-- WORK TO COMPLETE --
Copy every line from the records that holds the word "الطبيب".

-- SOURCE RECORDS --

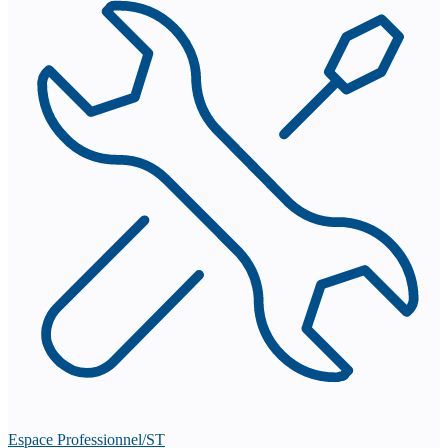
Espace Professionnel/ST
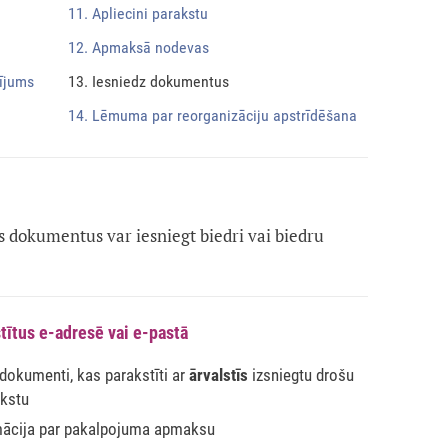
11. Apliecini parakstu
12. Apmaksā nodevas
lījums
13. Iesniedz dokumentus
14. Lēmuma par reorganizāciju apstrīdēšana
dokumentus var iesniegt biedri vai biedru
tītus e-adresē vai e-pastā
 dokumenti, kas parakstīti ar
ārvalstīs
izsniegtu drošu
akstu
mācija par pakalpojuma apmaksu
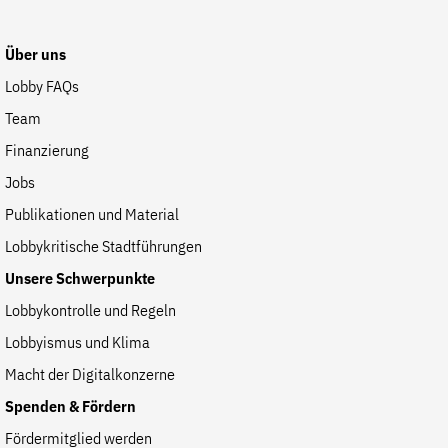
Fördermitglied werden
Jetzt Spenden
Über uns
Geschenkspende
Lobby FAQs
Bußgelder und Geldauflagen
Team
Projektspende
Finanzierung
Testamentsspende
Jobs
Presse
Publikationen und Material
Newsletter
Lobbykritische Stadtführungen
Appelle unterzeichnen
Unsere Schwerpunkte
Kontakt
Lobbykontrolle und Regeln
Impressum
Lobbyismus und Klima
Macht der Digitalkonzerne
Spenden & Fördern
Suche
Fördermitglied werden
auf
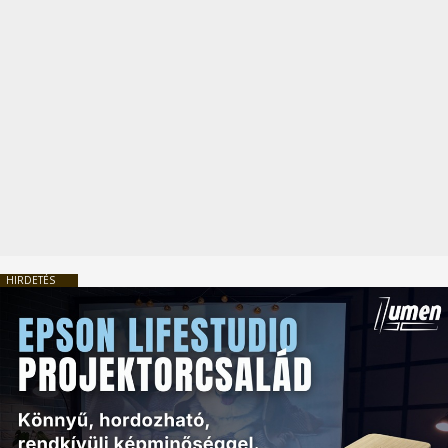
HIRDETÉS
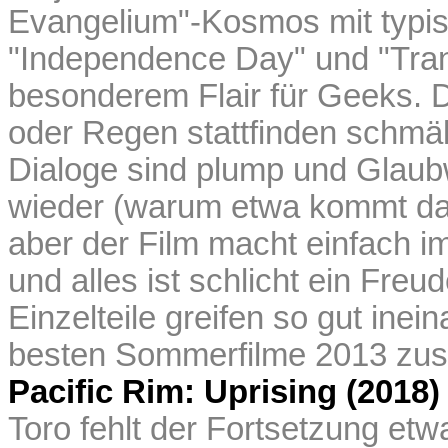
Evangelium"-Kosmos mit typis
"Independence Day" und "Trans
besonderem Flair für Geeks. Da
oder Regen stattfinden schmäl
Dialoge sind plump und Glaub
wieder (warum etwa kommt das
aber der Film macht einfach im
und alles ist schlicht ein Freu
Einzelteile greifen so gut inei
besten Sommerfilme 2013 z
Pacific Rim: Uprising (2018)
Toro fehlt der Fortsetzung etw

---

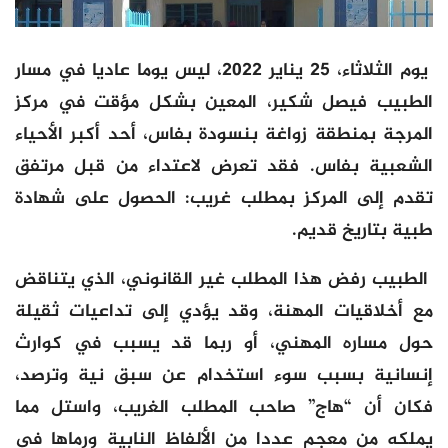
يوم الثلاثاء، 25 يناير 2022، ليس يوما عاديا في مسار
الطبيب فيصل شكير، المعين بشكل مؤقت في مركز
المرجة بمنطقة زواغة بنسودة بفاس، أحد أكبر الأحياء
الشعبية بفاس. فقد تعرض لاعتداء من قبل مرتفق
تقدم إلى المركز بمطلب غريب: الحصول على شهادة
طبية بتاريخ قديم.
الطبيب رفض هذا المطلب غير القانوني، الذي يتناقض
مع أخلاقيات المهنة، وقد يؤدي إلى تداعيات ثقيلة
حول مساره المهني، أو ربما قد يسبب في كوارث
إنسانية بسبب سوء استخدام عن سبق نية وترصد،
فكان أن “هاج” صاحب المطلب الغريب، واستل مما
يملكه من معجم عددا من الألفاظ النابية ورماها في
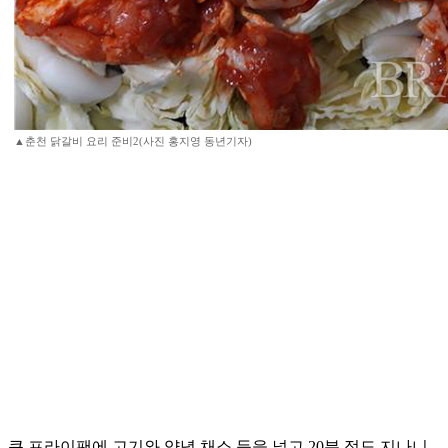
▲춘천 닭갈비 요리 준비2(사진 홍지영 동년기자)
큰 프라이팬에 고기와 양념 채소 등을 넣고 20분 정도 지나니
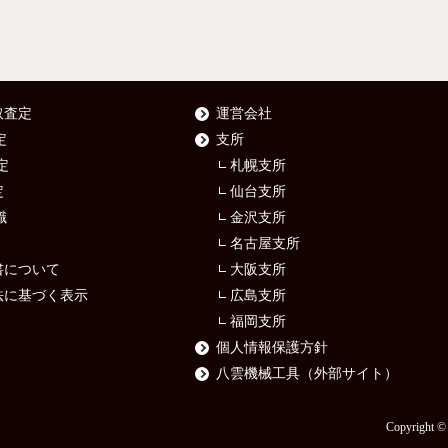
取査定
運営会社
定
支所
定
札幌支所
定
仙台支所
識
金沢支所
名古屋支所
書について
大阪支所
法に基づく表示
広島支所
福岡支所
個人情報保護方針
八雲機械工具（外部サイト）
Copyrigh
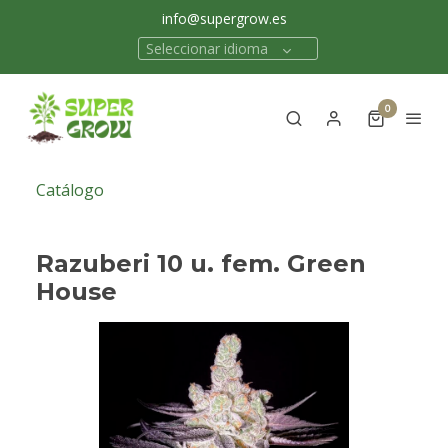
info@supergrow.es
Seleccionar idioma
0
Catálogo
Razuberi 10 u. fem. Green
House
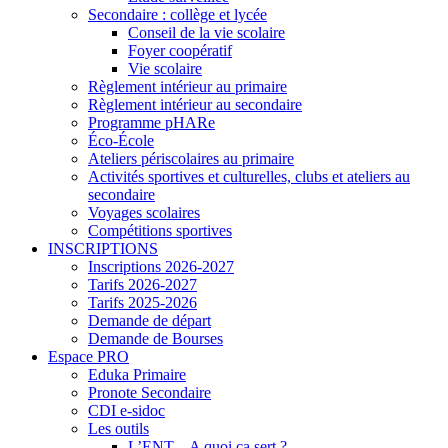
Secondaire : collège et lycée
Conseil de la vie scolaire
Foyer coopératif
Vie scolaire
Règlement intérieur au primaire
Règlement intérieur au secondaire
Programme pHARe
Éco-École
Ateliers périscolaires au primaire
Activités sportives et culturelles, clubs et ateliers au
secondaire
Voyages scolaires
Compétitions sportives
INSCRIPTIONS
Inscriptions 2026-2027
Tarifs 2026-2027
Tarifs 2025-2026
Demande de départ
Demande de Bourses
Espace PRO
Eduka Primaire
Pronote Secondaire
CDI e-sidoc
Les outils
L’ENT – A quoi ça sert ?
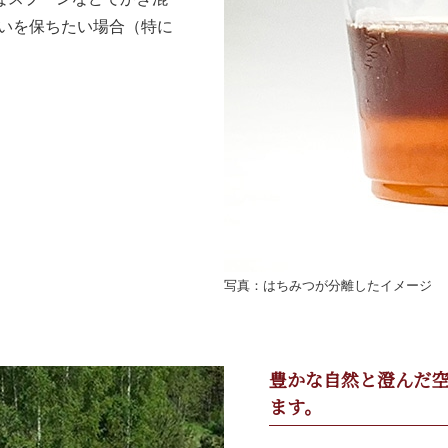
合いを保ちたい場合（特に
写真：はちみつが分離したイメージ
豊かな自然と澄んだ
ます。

---

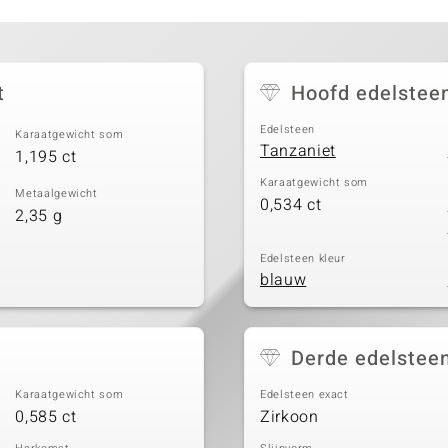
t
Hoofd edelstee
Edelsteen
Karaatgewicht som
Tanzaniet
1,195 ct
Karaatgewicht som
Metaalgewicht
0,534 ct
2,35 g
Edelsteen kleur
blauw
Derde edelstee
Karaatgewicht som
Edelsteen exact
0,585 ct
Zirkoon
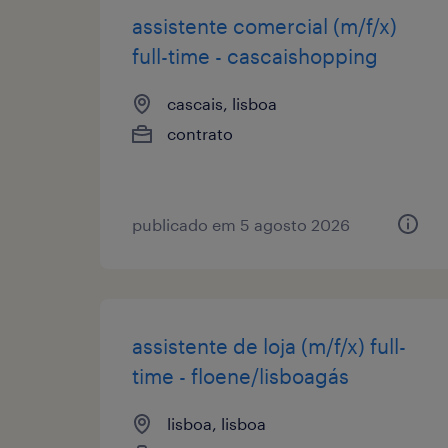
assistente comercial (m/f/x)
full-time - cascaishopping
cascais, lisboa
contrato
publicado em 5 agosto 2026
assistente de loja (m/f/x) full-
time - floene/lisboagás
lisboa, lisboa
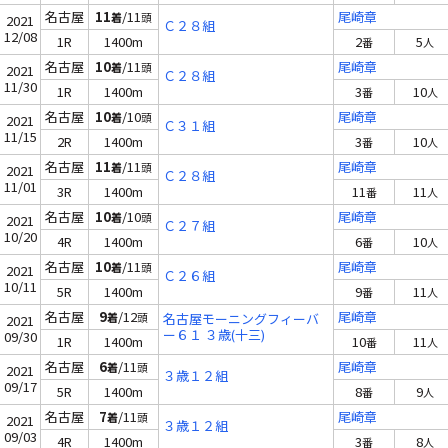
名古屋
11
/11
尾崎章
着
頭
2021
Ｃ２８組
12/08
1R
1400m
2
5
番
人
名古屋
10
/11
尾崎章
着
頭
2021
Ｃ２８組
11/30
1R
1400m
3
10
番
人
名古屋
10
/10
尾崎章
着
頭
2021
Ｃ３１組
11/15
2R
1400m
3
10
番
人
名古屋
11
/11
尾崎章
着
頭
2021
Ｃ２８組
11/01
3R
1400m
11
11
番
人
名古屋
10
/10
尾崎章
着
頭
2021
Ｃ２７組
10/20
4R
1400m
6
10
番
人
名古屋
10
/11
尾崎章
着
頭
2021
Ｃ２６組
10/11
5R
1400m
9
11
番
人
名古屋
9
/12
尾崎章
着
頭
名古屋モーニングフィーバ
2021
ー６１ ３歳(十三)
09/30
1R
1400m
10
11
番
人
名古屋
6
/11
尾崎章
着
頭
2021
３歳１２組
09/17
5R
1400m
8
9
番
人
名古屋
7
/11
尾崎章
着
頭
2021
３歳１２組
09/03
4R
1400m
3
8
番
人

-- SOLUTION TO THIS TASK --
الطبيب فيصل شكير، المعين بشكل مؤقت في مركز
الطبيب رفض هذا المطلب غير القانوني، الذي يتناقض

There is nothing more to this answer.